BEGIN SUPPLIED DATA

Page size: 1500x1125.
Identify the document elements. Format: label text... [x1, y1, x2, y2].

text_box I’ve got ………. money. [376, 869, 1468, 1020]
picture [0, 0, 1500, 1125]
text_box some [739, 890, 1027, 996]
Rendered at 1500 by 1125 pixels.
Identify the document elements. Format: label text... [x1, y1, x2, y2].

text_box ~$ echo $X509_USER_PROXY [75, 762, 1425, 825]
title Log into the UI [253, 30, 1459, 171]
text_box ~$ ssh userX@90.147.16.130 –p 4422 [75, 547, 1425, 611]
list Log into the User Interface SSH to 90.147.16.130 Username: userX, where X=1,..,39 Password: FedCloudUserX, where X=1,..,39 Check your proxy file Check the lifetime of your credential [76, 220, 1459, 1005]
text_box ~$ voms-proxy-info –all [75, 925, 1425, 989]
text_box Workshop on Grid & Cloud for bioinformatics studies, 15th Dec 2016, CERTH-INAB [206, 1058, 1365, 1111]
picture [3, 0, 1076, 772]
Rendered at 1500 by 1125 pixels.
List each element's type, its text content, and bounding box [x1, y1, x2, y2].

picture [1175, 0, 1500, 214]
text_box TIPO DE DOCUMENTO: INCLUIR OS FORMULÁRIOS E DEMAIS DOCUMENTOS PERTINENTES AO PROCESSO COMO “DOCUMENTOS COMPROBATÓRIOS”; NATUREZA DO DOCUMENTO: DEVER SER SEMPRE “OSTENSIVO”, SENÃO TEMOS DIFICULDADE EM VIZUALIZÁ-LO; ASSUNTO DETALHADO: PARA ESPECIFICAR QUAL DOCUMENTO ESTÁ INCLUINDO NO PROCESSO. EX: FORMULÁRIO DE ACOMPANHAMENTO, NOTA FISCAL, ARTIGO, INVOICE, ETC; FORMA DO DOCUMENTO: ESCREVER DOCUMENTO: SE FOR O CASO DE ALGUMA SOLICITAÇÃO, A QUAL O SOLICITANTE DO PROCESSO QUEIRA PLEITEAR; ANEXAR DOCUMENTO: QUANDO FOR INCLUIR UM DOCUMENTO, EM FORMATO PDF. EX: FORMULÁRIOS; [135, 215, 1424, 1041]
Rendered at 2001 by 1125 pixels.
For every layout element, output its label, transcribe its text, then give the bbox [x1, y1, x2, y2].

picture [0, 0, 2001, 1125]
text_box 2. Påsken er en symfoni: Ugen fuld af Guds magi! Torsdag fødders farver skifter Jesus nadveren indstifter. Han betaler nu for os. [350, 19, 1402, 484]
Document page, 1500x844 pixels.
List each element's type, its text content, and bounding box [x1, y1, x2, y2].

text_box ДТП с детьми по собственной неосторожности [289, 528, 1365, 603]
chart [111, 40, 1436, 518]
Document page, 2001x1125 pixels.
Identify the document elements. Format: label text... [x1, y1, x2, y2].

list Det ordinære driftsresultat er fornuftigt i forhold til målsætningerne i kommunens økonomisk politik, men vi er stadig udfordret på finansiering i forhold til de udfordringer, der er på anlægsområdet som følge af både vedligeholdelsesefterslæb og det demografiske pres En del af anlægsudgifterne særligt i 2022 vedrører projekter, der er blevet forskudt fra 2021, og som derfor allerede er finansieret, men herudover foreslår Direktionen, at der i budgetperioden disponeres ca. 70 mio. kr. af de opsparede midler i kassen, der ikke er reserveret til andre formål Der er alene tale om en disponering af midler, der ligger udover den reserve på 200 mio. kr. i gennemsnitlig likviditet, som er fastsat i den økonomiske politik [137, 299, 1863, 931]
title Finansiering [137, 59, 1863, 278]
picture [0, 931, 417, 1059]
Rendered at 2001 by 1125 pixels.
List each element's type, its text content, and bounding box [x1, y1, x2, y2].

END SUPPLIED DATA

WHAT TO DO:
Retype exactly the lines of the data above that fall between the line with "For every layout" and the line with "Document page, 2001x1125 pixels.", inclusive, and add nothing.

SOLUTION FOR THIS TASK:
For every layout element, output its label, transcribe its text, then give the bbox [x1, y1, x2, y2].

picture [0, 0, 2001, 1125]
text_box 2. Påsken er en symfoni: Ugen fuld af Guds magi! Torsdag fødders farver skifter Jesus nadveren indstifter. Han betaler nu for os. [350, 19, 1402, 484]
Document page, 1500x844 pixels.
List each element's type, its text content, and bounding box [x1, y1, x2, y2].

text_box ДТП с детьми по собственной неосторожности [289, 528, 1365, 603]
chart [111, 40, 1436, 518]
Document page, 2001x1125 pixels.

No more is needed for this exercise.